Text shown:
== Segment start ==
Alexander Graham Christie (November 19, 1880 – October 24, 1964) was a Canadian/American mechanical engineer and Professor at the Johns Hopkins University, who served as president of the American Society of Mechanical Engineers in 1939-40.

Biography

Youth, education and early career 
Christie was born in Manchester, Ontario, Canada to Peter Christie and Mary Honor (Graham) Christie. He obtained his MSc in mechanical engineering at the School of Practical Science at the University of Toronto in 1901.

After his graduation Christie started as an apprentice in the engineering shop of the Westinghouse Machine Company. After the introduction of its first steam turbine, Christie specialized in that field.

Further career in education and recognition 
By 1909 he was research Assistant in Steam and Gas Engineering at the University of Wisconsin, and Associate Professor of Steam and Gas Engineering by 1914. In 1914 he moved to the Johns Hopkins University, where he became Associate Professor, and later Professor of Engineering until his retirement in 1948, and director the McCoy College until 1953.
== Segment end ==
Dataset:
== Segment start ==
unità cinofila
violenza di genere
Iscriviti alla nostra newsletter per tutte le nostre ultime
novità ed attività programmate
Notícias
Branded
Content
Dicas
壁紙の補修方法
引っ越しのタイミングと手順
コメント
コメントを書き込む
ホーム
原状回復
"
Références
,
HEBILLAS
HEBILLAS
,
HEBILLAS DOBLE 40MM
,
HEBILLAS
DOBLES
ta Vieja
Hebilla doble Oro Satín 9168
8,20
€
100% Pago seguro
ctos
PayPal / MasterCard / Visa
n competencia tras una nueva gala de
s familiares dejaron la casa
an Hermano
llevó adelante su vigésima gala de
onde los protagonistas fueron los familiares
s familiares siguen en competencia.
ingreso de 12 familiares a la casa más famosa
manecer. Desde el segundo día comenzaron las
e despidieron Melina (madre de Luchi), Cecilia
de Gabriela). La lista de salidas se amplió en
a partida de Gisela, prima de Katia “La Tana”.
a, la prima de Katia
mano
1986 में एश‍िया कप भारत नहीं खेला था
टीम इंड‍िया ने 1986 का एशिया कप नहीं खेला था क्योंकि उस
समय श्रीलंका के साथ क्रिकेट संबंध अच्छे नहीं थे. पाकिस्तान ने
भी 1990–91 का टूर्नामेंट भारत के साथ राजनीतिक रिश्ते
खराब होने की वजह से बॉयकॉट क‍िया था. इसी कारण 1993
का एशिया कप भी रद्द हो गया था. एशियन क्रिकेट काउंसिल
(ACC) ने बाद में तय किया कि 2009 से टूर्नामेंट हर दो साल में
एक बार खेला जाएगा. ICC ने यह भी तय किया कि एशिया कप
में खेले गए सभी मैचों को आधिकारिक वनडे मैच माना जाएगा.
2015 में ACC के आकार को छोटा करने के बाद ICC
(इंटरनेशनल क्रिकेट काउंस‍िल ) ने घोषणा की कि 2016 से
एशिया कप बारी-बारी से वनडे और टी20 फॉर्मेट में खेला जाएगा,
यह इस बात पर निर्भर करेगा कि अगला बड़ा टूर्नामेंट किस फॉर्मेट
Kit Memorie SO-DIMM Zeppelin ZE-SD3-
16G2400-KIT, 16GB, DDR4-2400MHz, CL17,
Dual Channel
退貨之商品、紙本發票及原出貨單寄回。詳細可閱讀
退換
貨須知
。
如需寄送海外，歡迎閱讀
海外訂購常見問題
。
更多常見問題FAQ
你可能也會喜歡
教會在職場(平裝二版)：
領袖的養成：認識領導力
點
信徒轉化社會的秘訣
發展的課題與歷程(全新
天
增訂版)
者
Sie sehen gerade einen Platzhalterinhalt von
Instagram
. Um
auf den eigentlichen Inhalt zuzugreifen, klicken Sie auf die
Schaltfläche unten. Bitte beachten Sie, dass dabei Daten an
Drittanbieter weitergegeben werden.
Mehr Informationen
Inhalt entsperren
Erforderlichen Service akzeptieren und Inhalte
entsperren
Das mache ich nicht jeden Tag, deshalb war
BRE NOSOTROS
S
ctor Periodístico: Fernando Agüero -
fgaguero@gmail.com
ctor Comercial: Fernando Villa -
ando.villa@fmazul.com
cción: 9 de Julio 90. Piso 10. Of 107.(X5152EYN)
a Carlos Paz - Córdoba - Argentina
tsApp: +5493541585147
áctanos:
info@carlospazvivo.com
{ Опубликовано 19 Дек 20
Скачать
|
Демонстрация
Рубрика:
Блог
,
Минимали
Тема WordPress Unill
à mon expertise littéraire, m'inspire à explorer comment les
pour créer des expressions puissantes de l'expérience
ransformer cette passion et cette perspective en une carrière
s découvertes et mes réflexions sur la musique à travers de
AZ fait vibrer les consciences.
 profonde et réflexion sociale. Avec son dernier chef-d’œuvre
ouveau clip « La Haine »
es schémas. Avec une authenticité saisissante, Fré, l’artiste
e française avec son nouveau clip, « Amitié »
== Segment end ==
Activities:
a – Reproduce the Christie biography from "Alexander Graham Christie" to "in that field." word for word.
b – In the Christie biography, which company's engineering shop did Christie join as an apprentice after graduating?

Answers to the exercise:
a –
Alexander Graham Christie (November 19, 1880 – October 24, 1964) was a Canadian/American mechanical engineer and Professor at the Johns Hopkins University, who served as president of the American Society of Mechanical Engineers in 1939-40.

Biography

Youth, education and early career 
Christie was born in Manchester, Ontario, Canada to Peter Christie and Mary Honor (Graham) Christie. He obtained his MSc in mechanical engineering at the School of Practical Science at the University of Toronto in 1901.

After his graduation Christie started as an apprentice in the engineering shop of the Westinghouse Machine Company. After the introduction of its first steam turbine, Christie specialized in that field.

b – The Westinghouse Machine Company.